TEHRAN (AFP) — Parliament has scrapped plans to summon President Mahmoud Ahmadinejad over Iran's economic woes following an intervention by supreme leader Ayatollah Ali Khamenei, the ISNA news agency said on Wednesday.

The decision was announced after Khamenei was quoted on his website, Khamenei.ir, as saying, "I ask lawmakers not to pursue" the planned questioning.

Khamenei has the final word over all state matters in the Islamic republic.

A petition submitted by 77 MPs in the 290-seat parliament on November 4 required Ahmadinejad to appear before lawmakers within a month to explain his "government's procrastination in managing" Iran's sanctions-hit economy.

The move was put in motion after the national currency, the rial, lost more than two-thirds of its value in a 20-day span starting in late September.

Shortly after Khamenei's remarks were published, parliament abandoned the planned grilling, ISNA reported.

"By adhering to the supreme leader, we announce that we will not pursue the task," it quoted lawmaker Evaz Heidarpour as saying on behalf of the 77 MPs behind the move.

Khamenei meanwhile praised the conservative-dominated parliament for initiating the plan, saying "it showed a sense of responsibility in the assembly and a readiness by government officials to answer" questions on Iran's economic woes.

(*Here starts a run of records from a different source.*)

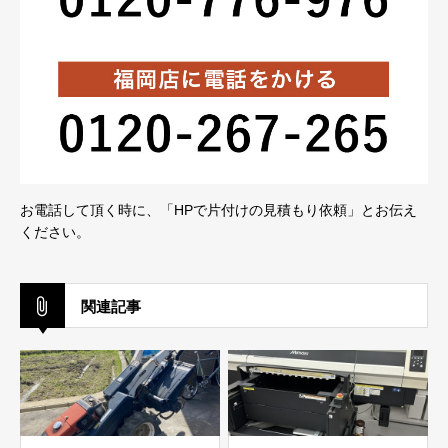
お電話して頂く時に、「HPで片付けの見積もり依頼」とお伝え
ください。
関連記事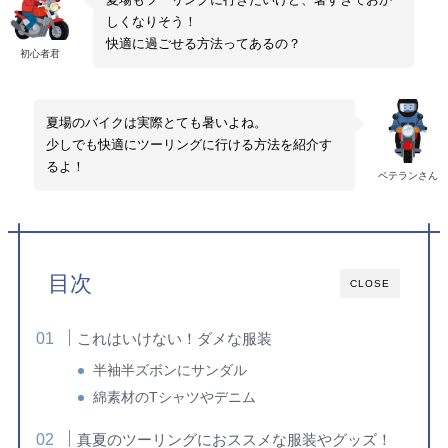
しくなりそう！
快適に過ごせる方法ってあるの？
初心者君
夏場のバイクは実際とても暑いよね。
少しでも快適にツーリングに行ける方法を紹介す
るよ！
ベテランさん
目次
CLOSE
これはいけない！ダメな服装
半袖半ズボンにサンダル
綿素材のTシャツやデニム
真夏のツーリングにおススメな服装やグッズ！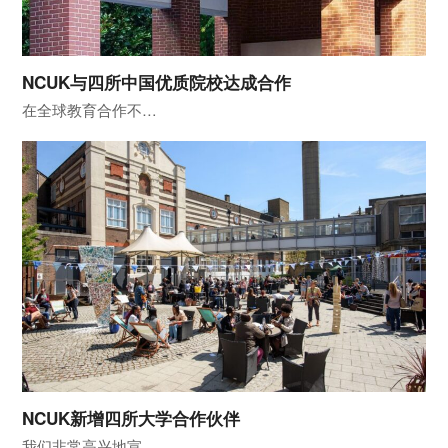
NCUK与四所中国优质院校达成合作
在全球教育合作不…
NCUK新增四所大学合作伙伴
我们非常高兴地宣…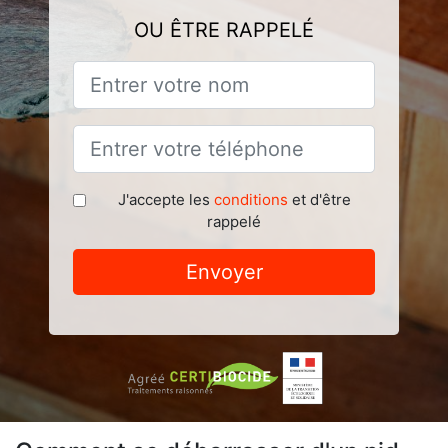
OU ÊTRE RAPPELÉ
J'accepte les
conditions
et d'être
rappelé
Envoyer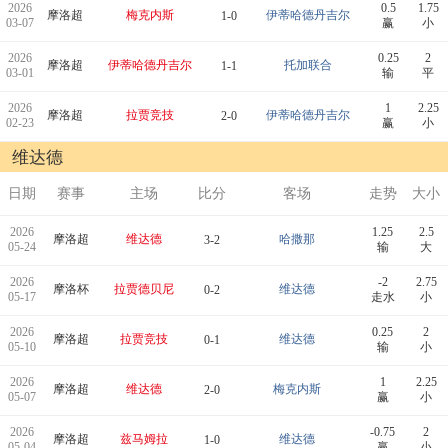
2026
0.5
1.75
摩洛超
梅克内斯
伊蒂哈德丹吉尔
1-0
03-07
赢
小
2026
0.25
2
摩洛超
伊蒂哈德丹吉尔
托加联合
1-1
03-01
输
平
2026
1
2.25
摩洛超
拉贾竞技
伊蒂哈德丹吉尔
2-0
02-23
赢
小
维达德
日期
赛事
主场
比分
客场
走势
大小
2026
1.25
2.5
摩洛超
维达德
哈撒那
3-2
05-24
输
大
2026
-2
2.75
摩洛杯
拉贾德贝尼
维达德
0-2
05-17
走水
小
2026
0.25
2
摩洛超
拉贾竞技
维达德
0-1
05-10
输
小
2026
1
2.25
摩洛超
维达德
梅克内斯
2-0
05-07
赢
小
2026
-0.75
2
摩洛超
兹马姆拉
维达德
1-0
05-04
赢
小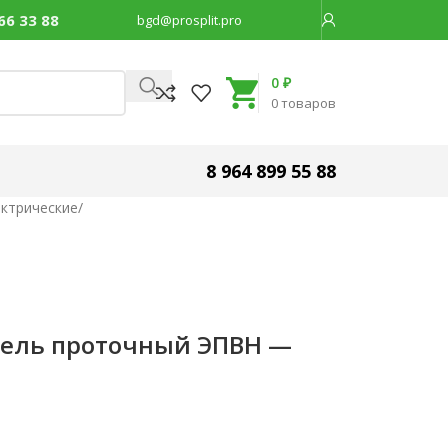
66 33 88
bgd@prosplit.pro
Код товара:
30330
0
₽
0
товаров
8 964 899 55 88
ктрические
/
тель проточный ЭПВН —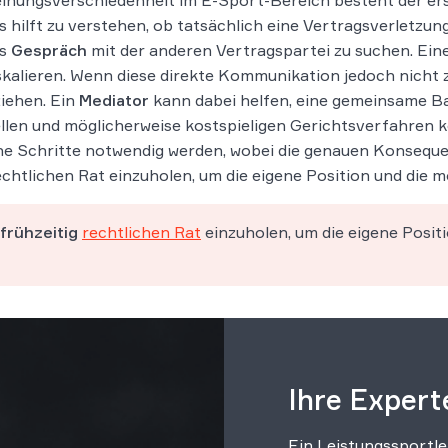
einungsverschiedenheit im E-Sport-Bereich besteht der erst
s hilft zu verstehen, ob tatsächlich eine Vertragsverletzung
as
Gespräch
mit der anderen Vertragspartei zu suchen. Ein
alieren. Wenn diese direkte Kommunikation jedoch nicht z
iehen. Ein
Mediator
kann dabei helfen, eine gemeinsame B
ellen und möglicherweise kostspieligen Gerichtsverfahren 
che Schritte notwendig werden, wobei die genauen Konsequ
echtlichen Rat einzuholen, um die eigene Position und die 
frühzeitig
rechtlichen Rat
einzuholen, um die eigene Posit
Ihre Expert
Ein Leistungssportl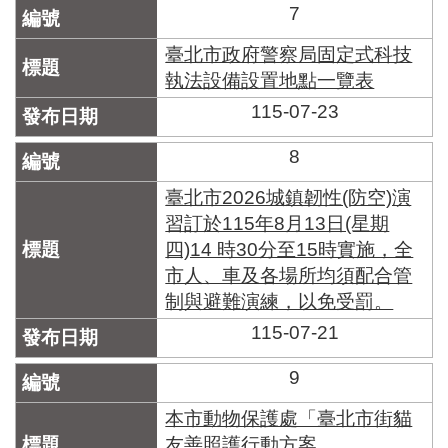
7
臺北市政府警察局固定式科技
執法設備設置地點一覽表
115-07-23
8
臺北市2026城鎮韌性(防空)演
習訂於115年8月13日(星期
四)14 時30分至15時實施，全
市人、車及各場所均須配合管
制與避難演練，以免受罰。
115-07-21
9
本市動物保護處「臺北市街貓
友善照護行動方案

The rial's collapse sparked a row within the regime's faction-driven political system, with Ahmadinejad blaming international sanctions targeting Iran's economy over its controversial nuclear programme, as well as the other branches of government.

Iran's economy is struggling to cope with the gradual tightening of sanctions by the United States and the European Union over the past two years.

The sanctions have targeted Iran's vital oil exports and revenues as well as its access to the global banking system, slowing its economy, accelerating inflation and boosting the ranks of the jobless.

Ahmadinejad's rivals in the parliament meanwhile have criticised the government for being unable to stem the crisis, which officials liken to an "economic war."

Khamenei himself weighed in in early October, saying "some mismanagement" of the draconian measures were adding to "problems" for Iran's economy.

He however has repeatedly called on top officials in government, parliament and the judiciary to stop bickering in public.

On Wednesday, Khamenei reiterated that position, saying the country was in need of "serenity" and "unity" in its current economic situation.

Parliament had summoned Ahmadinejad in March over his handling of the economy among other policies in a first since the 1979 Islamic Revolution.

The rial has rallied since early November, gaining almost 30 percent of its value against the US dollar.

Western economic experts in Tehran say this might be the result of a resumption of injecting foreign currency into the open market by Iran's Central Bank, itself targeted by sanctions.

A ban on the import of more than 2,000 products deemed "luxury goods" is also playing a role in the rial's comeback.